#### [What the task asks]
An identical copy of every entry below is the required output.
-- Opening Marker --
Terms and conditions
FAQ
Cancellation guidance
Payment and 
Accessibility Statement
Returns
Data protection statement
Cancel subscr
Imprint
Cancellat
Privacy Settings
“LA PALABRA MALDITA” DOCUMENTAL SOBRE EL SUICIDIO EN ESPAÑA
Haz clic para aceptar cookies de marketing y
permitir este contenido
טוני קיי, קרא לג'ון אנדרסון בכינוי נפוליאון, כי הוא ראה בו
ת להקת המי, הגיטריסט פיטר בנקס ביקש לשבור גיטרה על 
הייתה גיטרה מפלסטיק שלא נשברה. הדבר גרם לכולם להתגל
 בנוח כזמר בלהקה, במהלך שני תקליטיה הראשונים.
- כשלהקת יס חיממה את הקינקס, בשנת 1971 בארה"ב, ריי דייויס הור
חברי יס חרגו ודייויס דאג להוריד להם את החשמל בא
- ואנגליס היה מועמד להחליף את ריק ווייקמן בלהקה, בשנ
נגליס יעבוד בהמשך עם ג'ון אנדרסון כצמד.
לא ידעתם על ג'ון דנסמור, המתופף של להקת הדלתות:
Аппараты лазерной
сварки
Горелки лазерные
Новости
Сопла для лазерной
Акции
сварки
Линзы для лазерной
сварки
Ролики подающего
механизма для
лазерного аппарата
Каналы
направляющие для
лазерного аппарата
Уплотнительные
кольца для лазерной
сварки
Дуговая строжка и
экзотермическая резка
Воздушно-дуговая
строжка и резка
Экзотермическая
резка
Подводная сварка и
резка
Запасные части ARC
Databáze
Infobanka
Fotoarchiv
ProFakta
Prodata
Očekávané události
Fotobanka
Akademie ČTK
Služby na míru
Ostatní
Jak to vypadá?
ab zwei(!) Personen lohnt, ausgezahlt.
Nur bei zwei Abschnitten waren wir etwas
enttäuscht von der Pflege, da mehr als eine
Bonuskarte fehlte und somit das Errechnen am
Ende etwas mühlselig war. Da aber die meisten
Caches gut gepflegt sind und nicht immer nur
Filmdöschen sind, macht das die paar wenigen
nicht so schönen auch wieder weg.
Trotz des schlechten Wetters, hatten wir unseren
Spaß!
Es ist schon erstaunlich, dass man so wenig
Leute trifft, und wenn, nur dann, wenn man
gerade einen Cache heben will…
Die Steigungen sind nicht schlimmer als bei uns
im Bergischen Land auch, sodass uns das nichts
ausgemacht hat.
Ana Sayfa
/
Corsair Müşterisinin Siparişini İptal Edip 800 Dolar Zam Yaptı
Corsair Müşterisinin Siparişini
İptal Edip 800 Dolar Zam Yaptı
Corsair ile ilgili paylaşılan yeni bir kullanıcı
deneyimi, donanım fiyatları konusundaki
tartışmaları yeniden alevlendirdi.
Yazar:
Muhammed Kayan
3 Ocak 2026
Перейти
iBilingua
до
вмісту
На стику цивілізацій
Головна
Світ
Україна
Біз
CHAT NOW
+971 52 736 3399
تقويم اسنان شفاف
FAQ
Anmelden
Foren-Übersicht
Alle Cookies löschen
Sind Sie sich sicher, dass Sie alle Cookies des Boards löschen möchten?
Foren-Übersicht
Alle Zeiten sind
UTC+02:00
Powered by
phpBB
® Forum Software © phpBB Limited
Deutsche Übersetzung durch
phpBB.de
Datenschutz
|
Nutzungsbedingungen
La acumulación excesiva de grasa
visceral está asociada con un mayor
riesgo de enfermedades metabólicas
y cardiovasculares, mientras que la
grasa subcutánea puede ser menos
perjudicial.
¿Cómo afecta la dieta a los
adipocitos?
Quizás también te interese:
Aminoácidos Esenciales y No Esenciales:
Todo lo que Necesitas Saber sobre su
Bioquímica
-- Closing Marker --
#### [Task response]
Terms and conditions
FAQ
Cancellation guidance
Payment and 
Accessibility Statement
Returns
Data protection statement
Cancel subscr
Imprint
Cancellat
Privacy Settings
“LA PALABRA MALDITA” DOCUMENTAL SOBRE EL SUICIDIO EN ESPAÑA
Haz clic para aceptar cookies de marketing y
permitir este contenido
טוני קיי, קרא לג'ון אנדרסון בכינוי נפוליאון, כי הוא ראה בו
ת להקת המי, הגיטריסט פיטר בנקס ביקש לשבור גיטרה על 
הייתה גיטרה מפלסטיק שלא נשברה. הדבר גרם לכולם להתגל
 בנוח כזמר בלהקה, במהלך שני תקליטיה הראשונים.
- כשלהקת יס חיממה את הקינקס, בשנת 1971 בארה"ב, ריי דייויס הור
חברי יס חרגו ודייויס דאג להוריד להם את החשמל בא
- ואנגליס היה מועמד להחליף את ריק ווייקמן בלהקה, בשנ
נגליס יעבוד בהמשך עם ג'ון אנדרסון כצמד.
לא ידעתם על ג'ון דנסמור, המתופף של להקת הדלתות:
Аппараты лазерной
сварки
Горелки лазерные
Новости
Сопла для лазерной
Акции
сварки
Линзы для лазерной
сварки
Ролики подающего
механизма для
лазерного аппарата
Каналы
направляющие для
лазерного аппарата
Уплотнительные
кольца для лазерной
сварки
Дуговая строжка и
экзотермическая резка
Воздушно-дуговая
строжка и резка
Экзотермическая
резка
Подводная сварка и
резка
Запасные части ARC
Databáze
Infobanka
Fotoarchiv
ProFakta
Prodata
Očekávané události
Fotobanka
Akademie ČTK
Služby na míru
Ostatní
Jak to vypadá?
ab zwei(!) Personen lohnt, ausgezahlt.
Nur bei zwei Abschnitten waren wir etwas
enttäuscht von der Pflege, da mehr als eine
Bonuskarte fehlte und somit das Errechnen am
Ende etwas mühlselig war. Da aber die meisten
Caches gut gepflegt sind und nicht immer nur
Filmdöschen sind, macht das die paar wenigen
nicht so schönen auch wieder weg.
Trotz des schlechten Wetters, hatten wir unseren
Spaß!
Es ist schon erstaunlich, dass man so wenig
Leute trifft, und wenn, nur dann, wenn man
gerade einen Cache heben will…
Die Steigungen sind nicht schlimmer als bei uns
im Bergischen Land auch, sodass uns das nichts
ausgemacht hat.
Ana Sayfa
/
Corsair Müşterisinin Siparişini İptal Edip 800 Dolar Zam Yaptı
Corsair Müşterisinin Siparişini
İptal Edip 800 Dolar Zam Yaptı
Corsair ile ilgili paylaşılan yeni bir kullanıcı
deneyimi, donanım fiyatları konusundaki
tartışmaları yeniden alevlendirdi.
Yazar:
Muhammed Kayan
3 Ocak 2026
Перейти
iBilingua
до
вмісту
На стику цивілізацій
Головна
Світ
Україна
Біз
CHAT NOW
+971 52 736 3399
تقويم اسنان شفاف
FAQ
Anmelden
Foren-Übersicht
Alle Cookies löschen
Sind Sie sich sicher, dass Sie alle Cookies des Boards löschen möchten?
Foren-Übersicht
Alle Zeiten sind
UTC+02:00
Powered by
phpBB
® Forum Software © phpBB Limited
Deutsche Übersetzung durch
phpBB.de
Datenschutz
|
Nutzungsbedingungen
La acumulación excesiva de grasa
visceral está asociada con un mayor
riesgo de enfermedades metabólicas
y cardiovasculares, mientras que la
grasa subcutánea puede ser menos
perjudicial.
¿Cómo afecta la dieta a los
adipocitos?
Quizás también te interese:
Aminoácidos Esenciales y No Esenciales:
Todo lo que Necesitas Saber sobre su
Bioquímica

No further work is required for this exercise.